Pap testing and STI testing are important parts of preventive healthcare for lesbians, and these findings can be used to inform the development of policies, programming, and interventions that aim to increase healthcare engagement among YALs. These efforts should focus on improving access and decreasing stigma. In particular, clinicians of all types should be trained to serve and communicate effectively with this population, and public health should increase its messaging toward YALs.
Limitations
There are several limitations to this study, first being the modest sample size. Research staff found that it was difficult to recruit women that identified as lesbians.
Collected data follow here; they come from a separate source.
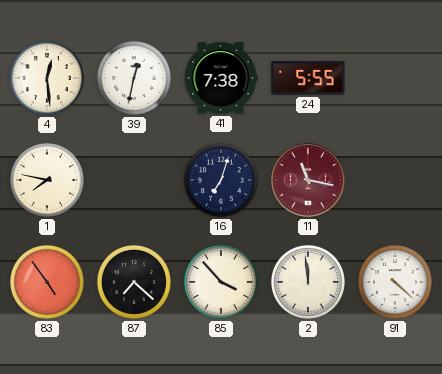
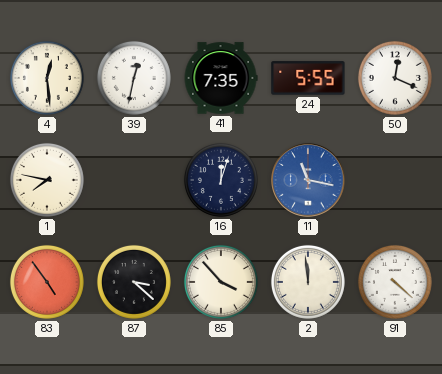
41: 7:38 -> 7:35
50: none -> 12:19
16: 7:03 -> 12:03
11 dial: burgundy -> blue
87: 7:22 -> 3:22
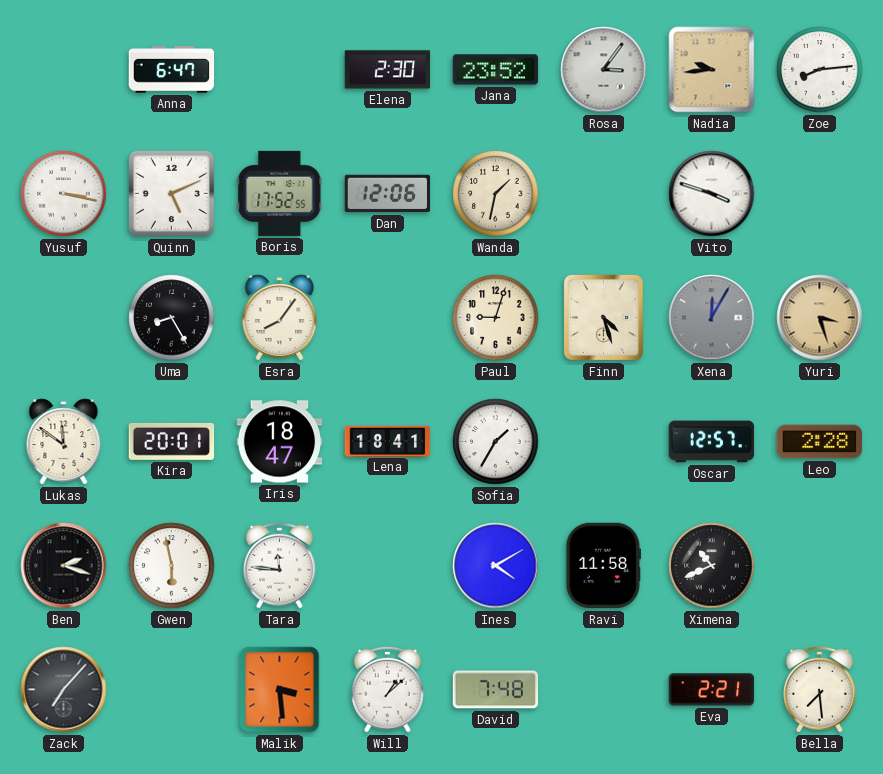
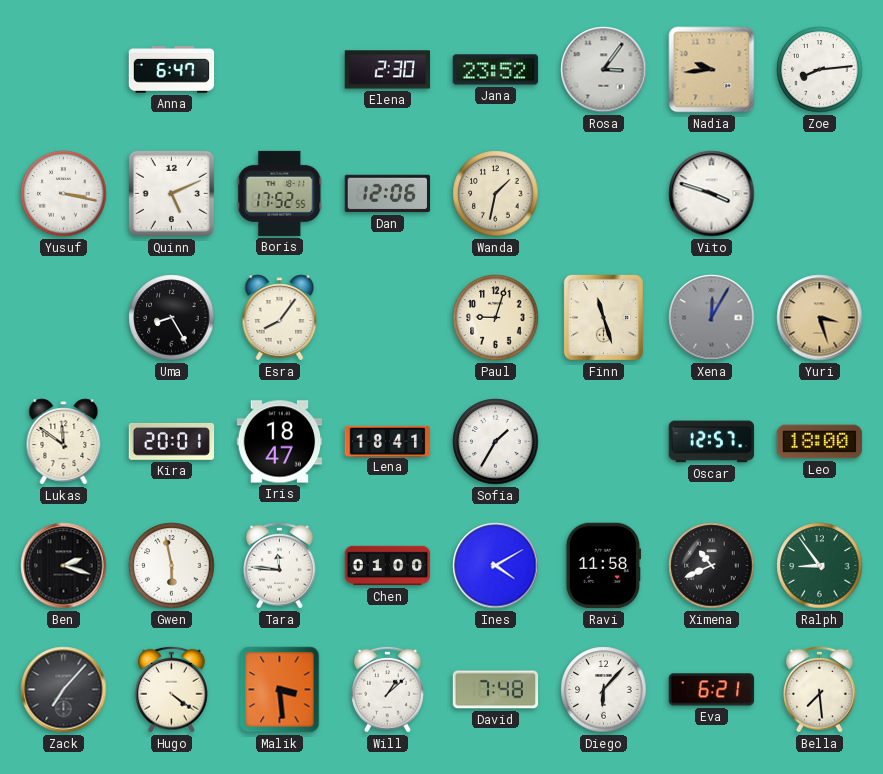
Finn: 4:27 -> 11:27
Leo: 2:28 -> 18:00
Chen: none -> 01:00
Ralph: none -> 8:54
Hugo: none -> 4:21
Diego: none -> 6:07
Eva: 2:21 -> 6:21
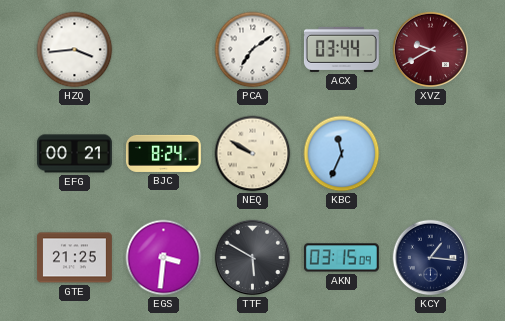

Sexual orientation research indicates that women’s sexuality and self-identification fall along a spectrum instead of a binary construct.34 Screener data analysis revealed that a reported sexual orientation other than lesbian was the most common reason for ineligibility to participate in the study. Second, these data were self-reported and therefore subject to social desirability and recall bias; however, data were collected via iPads to provide some level of privacy in an attempt to mitigate these biases. Next, the PCP measure does not explicitly state a specialty (e.g. internal medicine), so we do not know what type of provider participants consider as their PCP. Research indicates that young women tend to engage with reproductive healthcare at higher rates that other types of care,35–37 and the lack of definition for PCP may conflate access to reproductive care with access to primary care. Last, this study is conducted in NYC where there are numerous organizations that provide LGBTQ-friendly and/or low-cost healthcare. These facilities act as facilitators to healthcare access and thus reduce the generalizability of this study to other non-urban locales.
Conclusion
This study contributes to the literature on lesbians’ healthcare access by specifically examining the period of young adulthood and may help explain how these habits affect the healthcare of lesbians across their life course. In addition, this study underscores the need for provider training on health issues facing lesbian patients. An important first step would be to develop inclusive intake forms that provide options for sexual orientation and gender identity for both the index patient and their partner or partners. These forms act as an important cue for patients that they should discuss these topics with their providers. Furthermore, provider trainings should be incorporated into medical school curriculums and continuing education courses should be developed to help address the disparity in access to sexual and reproductive healthcare and screening services for lesbian patients.
Acknowledgments
CHIBPS staff members contributed to the development of the survey instrument.
Footnotes
Declaration of conflicting interests: The author(s) declared no potential conflicts of interest with respect to the research, authorship, and/or publication of this article.
Funding: The author(s) received no financial support for the research, authorship, and/or publication of this article.